I’ve set up a minecraft server on a raspberry pi. Everything works fine within the LAN. ss -tlpn shows that the server listens correctly on default port 25565.
I’ve set up port forwarding on my mikrotik GL750 using this:
Double and triple checked the ports and IP, ether1 is my incoming interface. Still, it’s not possible to connect from WAN and port scanning (using canyouseeme.org) can’t detect the service on the port.
I’ve googled around and read the wiki’s and to the best of my limited knowledge this should do it. The solution above have worked for others and I’m starting to suspect that the problem lies elsewhere. The reason is that when I do port scans t says that port 80 is closed too. That should register as open, right?
There is a modem before the GL750 but it is provided by the landlord so I can’t really do anything with it. I’m at loss here, and any input would be appreciated.

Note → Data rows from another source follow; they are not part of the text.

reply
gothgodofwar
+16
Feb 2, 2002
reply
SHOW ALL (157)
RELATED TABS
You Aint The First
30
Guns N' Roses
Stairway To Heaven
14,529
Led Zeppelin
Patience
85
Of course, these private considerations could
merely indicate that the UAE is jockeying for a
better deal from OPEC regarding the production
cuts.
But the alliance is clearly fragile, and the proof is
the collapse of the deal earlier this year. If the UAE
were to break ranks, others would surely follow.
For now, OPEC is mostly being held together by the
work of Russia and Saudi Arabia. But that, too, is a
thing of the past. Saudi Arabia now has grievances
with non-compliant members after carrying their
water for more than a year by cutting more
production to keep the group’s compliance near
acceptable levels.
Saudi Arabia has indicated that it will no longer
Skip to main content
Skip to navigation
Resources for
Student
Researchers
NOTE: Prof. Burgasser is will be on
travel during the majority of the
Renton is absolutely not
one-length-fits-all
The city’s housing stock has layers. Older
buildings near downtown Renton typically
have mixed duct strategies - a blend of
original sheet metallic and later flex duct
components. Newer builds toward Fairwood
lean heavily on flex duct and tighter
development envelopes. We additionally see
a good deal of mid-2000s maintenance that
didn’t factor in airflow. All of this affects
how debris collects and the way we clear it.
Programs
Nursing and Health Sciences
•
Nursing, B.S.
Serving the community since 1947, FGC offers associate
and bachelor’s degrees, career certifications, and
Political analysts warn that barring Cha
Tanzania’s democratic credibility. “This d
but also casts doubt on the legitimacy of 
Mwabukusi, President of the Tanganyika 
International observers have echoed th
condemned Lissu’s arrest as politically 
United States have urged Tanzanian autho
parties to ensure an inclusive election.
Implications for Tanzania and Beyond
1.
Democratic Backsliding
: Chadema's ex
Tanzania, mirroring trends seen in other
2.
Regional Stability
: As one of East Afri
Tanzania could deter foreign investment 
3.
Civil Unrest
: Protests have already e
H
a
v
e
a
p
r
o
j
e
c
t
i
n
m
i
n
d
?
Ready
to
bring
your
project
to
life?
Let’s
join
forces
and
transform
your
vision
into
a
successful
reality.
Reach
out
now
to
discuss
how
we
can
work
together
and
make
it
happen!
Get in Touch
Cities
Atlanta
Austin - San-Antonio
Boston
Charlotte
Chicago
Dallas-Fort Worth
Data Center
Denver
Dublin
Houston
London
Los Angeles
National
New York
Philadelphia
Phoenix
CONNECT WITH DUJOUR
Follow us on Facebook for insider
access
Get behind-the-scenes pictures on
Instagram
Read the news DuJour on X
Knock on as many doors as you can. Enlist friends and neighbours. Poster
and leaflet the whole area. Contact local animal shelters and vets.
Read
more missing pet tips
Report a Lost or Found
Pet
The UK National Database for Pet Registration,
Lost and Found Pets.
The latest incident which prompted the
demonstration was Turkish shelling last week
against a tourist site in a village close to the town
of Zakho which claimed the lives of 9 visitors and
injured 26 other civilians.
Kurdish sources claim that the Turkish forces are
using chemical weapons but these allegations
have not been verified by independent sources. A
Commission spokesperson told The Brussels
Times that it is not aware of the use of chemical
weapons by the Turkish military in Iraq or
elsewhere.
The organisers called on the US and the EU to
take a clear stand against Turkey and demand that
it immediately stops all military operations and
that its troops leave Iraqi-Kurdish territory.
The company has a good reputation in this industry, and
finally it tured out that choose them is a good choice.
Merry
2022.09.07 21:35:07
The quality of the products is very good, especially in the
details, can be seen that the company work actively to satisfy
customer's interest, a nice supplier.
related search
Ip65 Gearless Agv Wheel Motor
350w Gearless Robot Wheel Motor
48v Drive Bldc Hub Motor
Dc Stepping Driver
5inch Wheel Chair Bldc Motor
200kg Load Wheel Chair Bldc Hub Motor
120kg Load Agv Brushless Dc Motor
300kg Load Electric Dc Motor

If the modem is actually router, then it’s very likely that your GL750 doesn’t have public address itself (and even the modem doesn’t necesarily have any). And without public address there’s no port forwarding (you can configure it, but nobody from internet will be able to reach it). So either you convince the landlord to forward a port to you (if the modem has public address) or you’re out of luck.
@mkx:
I have four filter rules, all from default configuration. All four are on input chain. One is to accept protocol icmp, one to accept established connections, one to accept related connections, and the last to drop incoming from ether1.
Is there any command to print out enabled firewall rules to the terminal? The four filter rules enabled from default doesn’t seem like anything of the rules you posted.
@sob:
How would I find if the problem is connected to the modem?
/ip firewall filter print without-paging where chain=forward
will print out all firewall rules which affect traffic through router. If a rule is disabled, it’ll show ‘X’ in column between sequential number and rule itself.
I think it’d be easier to help you if you posted complete output of /ip firewall export … No need to redact internal IP addresses (nobody from internet can reach those), but do hide your public IP address (if it’s there) … hiding two least significant octets would do.